Na terceira estrofe, podemos observar certo matiz surreal: “Fechei as portas
sozinha./Custaram tanto a rodar!”. Até então, a carga simbólica dava-se por meio de
conceitos relacionados à vida, à dinâmica e ao movimento: “dedos”, “perfume”,
“sofrimento”, “segredo”, “sangue”, “pensamento”. No entanto, subitamente, um objeto
concreto e inanimado é focalizado. Esse enfoque repentino faz com que, a princípio,
esse objeto pareça inserido sem ser contextualizado. A esse respeito, elucida-nos Darcy
Damasceno em Cecília Meireles:
O mundo contemplado
:
Dos três atributos reconhecidos no objeto, distingue-se o imprevisto;
portanto, o que o poeta julga mais significativo, e sua importância se
percebe justamente pelo inesperado do emprego. (DAMASCENO,
1967, p.23).
Além disso, as “portas” não são manejadas através do movimento convencional
de abrir e fechar, elas rodam. O ato de rodar, por demandar um prazo maior de tempo
para que se realize a ação, demonstra o sacrifício e o esforço por parte de um eu lírico
completamente solitário: “Custaram tanto a rodar!”. Por sua vez, o emprego do
pronome “ninguém” realça o sentimento de solidão e também o apelo investido em vão:
“Se chamasse, ninguém vinha.”. O verbo empregado no pretérito (“Fechei as portas
sozinha”) pode conotar também uma dificultosa tentativa de desvencilhar-se do
passado. Justamente, a estrofe seguinte (de um único verso) sugere que as experiências
do passado cedem lugar à tentativa de novas vivências: “Que caminho estranho!”. Já
mencionamos que essas curtas estrofes vêm demarcadas pela interrogação e pela
exclamação, sugerindo um tom questionador ou perplexo. Não deixamos de observar
que essa indagação e espanto são associados ao tempo presente, isto é, ao domínio do
concreto. Como se esse espaço temporal fosse estranho ao eu lírico que parece possuir
maior familiaridade com o passado (e também com o futuro). Sabemos que tanto no
passado quanto no futuro a intensidade da linearidade cronológica é enfraquecida.

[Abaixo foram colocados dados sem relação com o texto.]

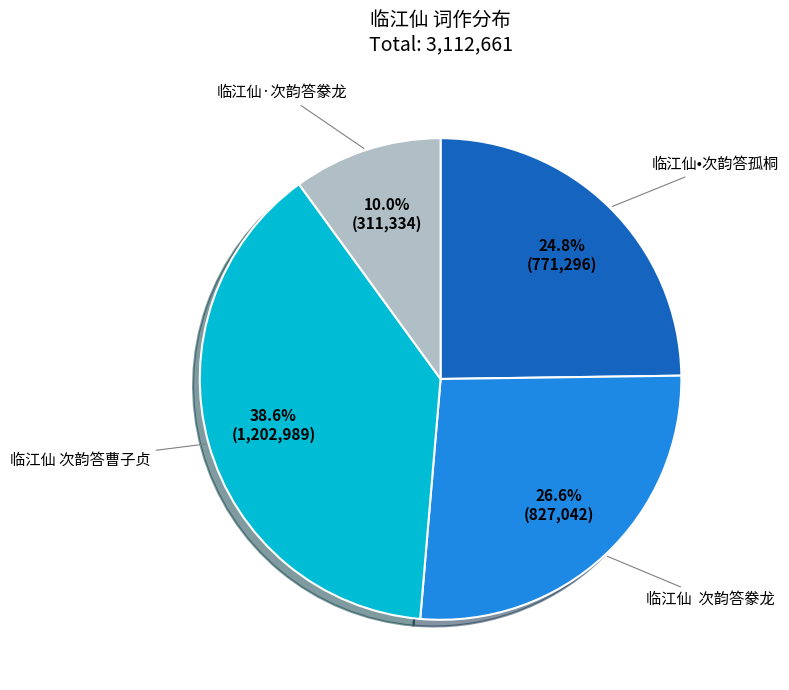

To the nearest percent, what is the difference between the 临江仙•次韵答孤桐 and 临江仙·次韵答豢龙 slice percentages?

15%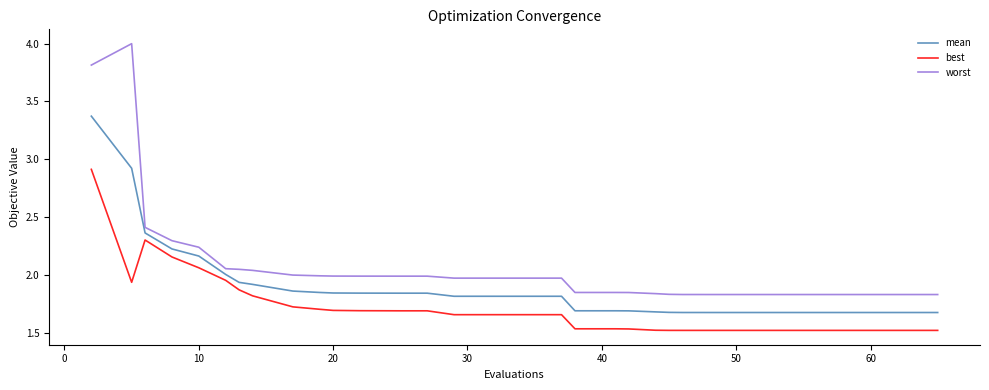

What are all the series names shown in the legend?

mean, best, worst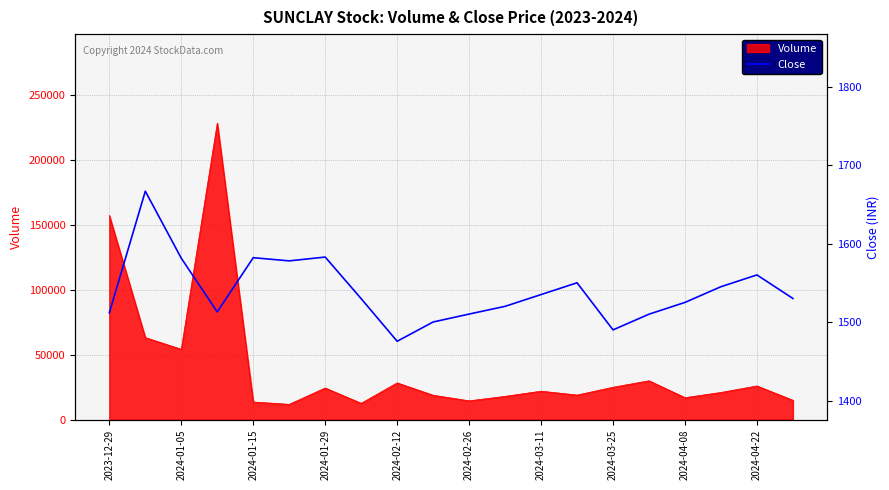

Where is Volume nearest to the value 119961?

2023-12-29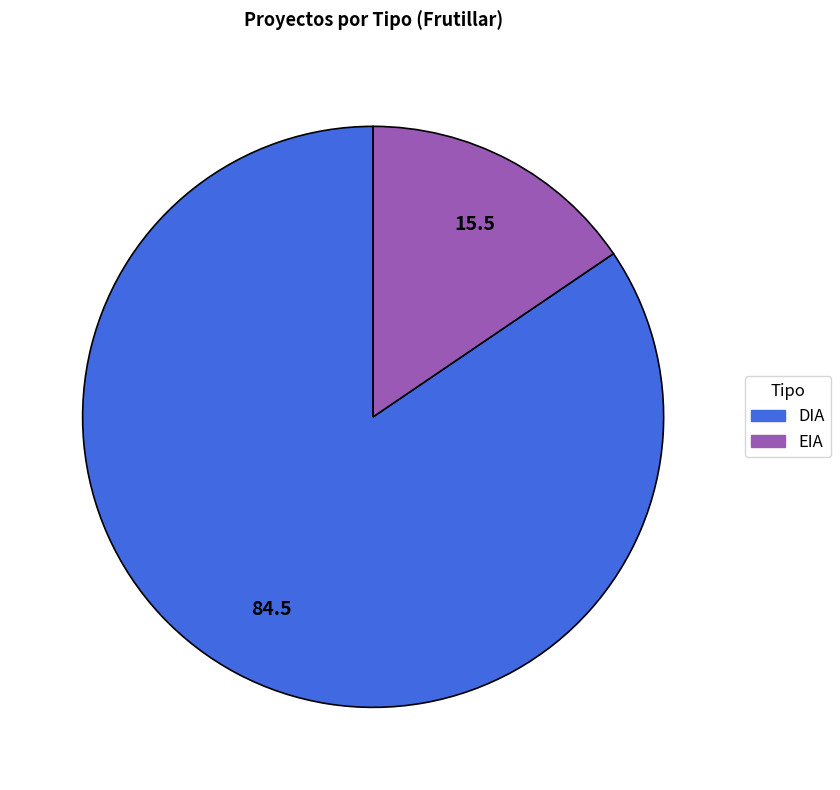

What is the largest slice in the pie chart?

DIA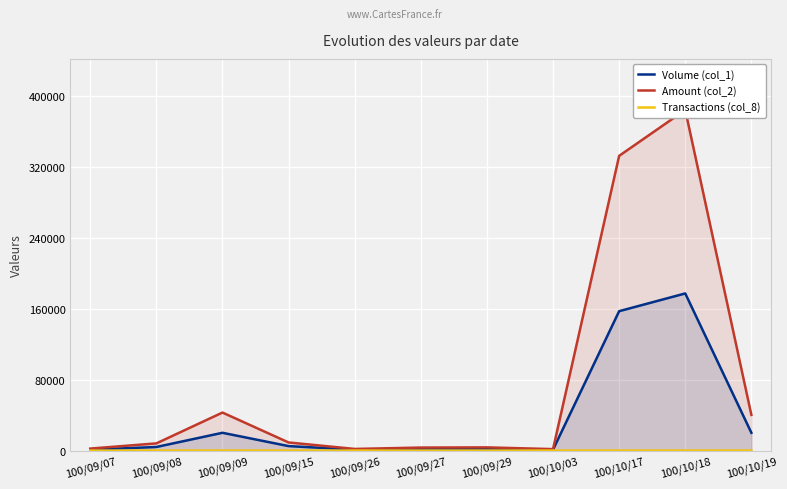

Is it true that Amount (col_2) equals 15526 at 100/09/15?

False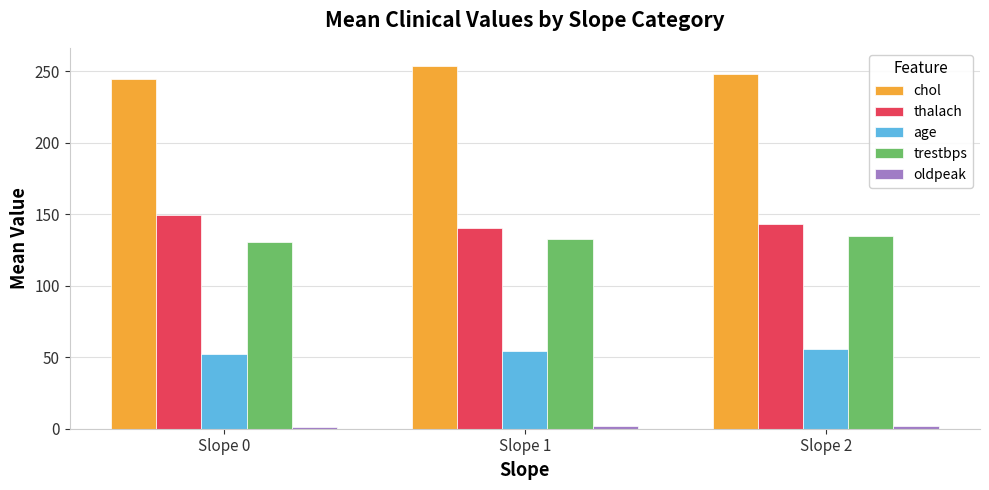

At how many categories does at least one series exceed 113?

3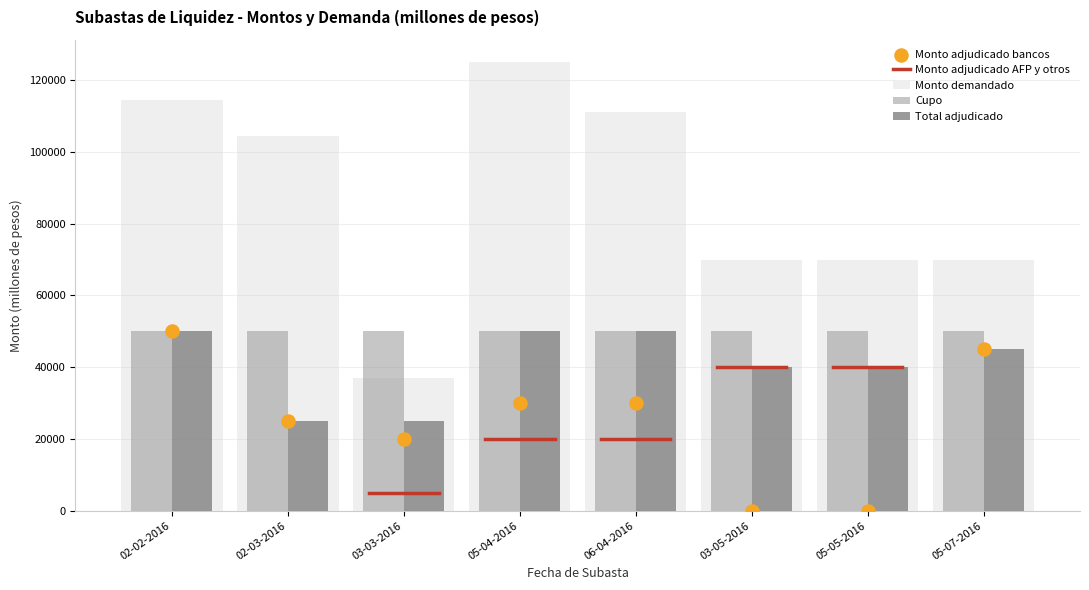

Is the value of Monto demandado at 05-05-2016 greater than the value of Total adjudicado at 02-02-2016?

Yes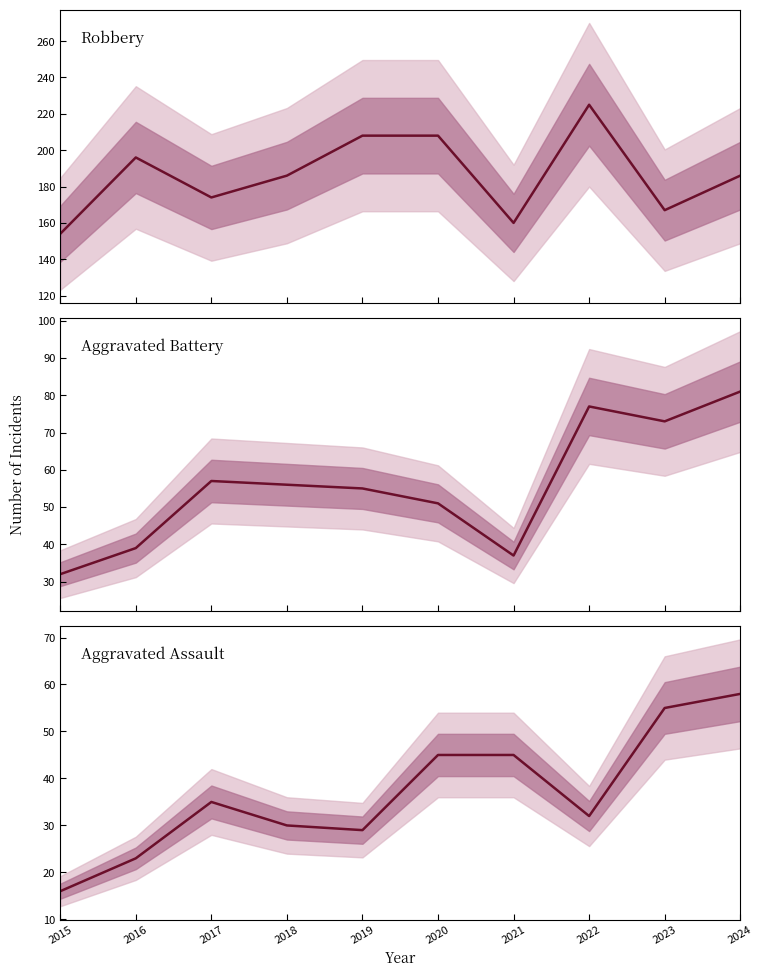

At which category does Aggravated Assault reach its first local peak?

2017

Quando o passado é referido, prevalece a memória e quando o futuro é sugerido,
prevalecem a hipótese e a incerteza. Logo, justifica-se essa identificação do eu lírico
com o passado e o futuro em detrimento do presente, pois, é neles que reside a
atemporalidade, isto é, a possibilidade de transgredir as imposições do cronológico.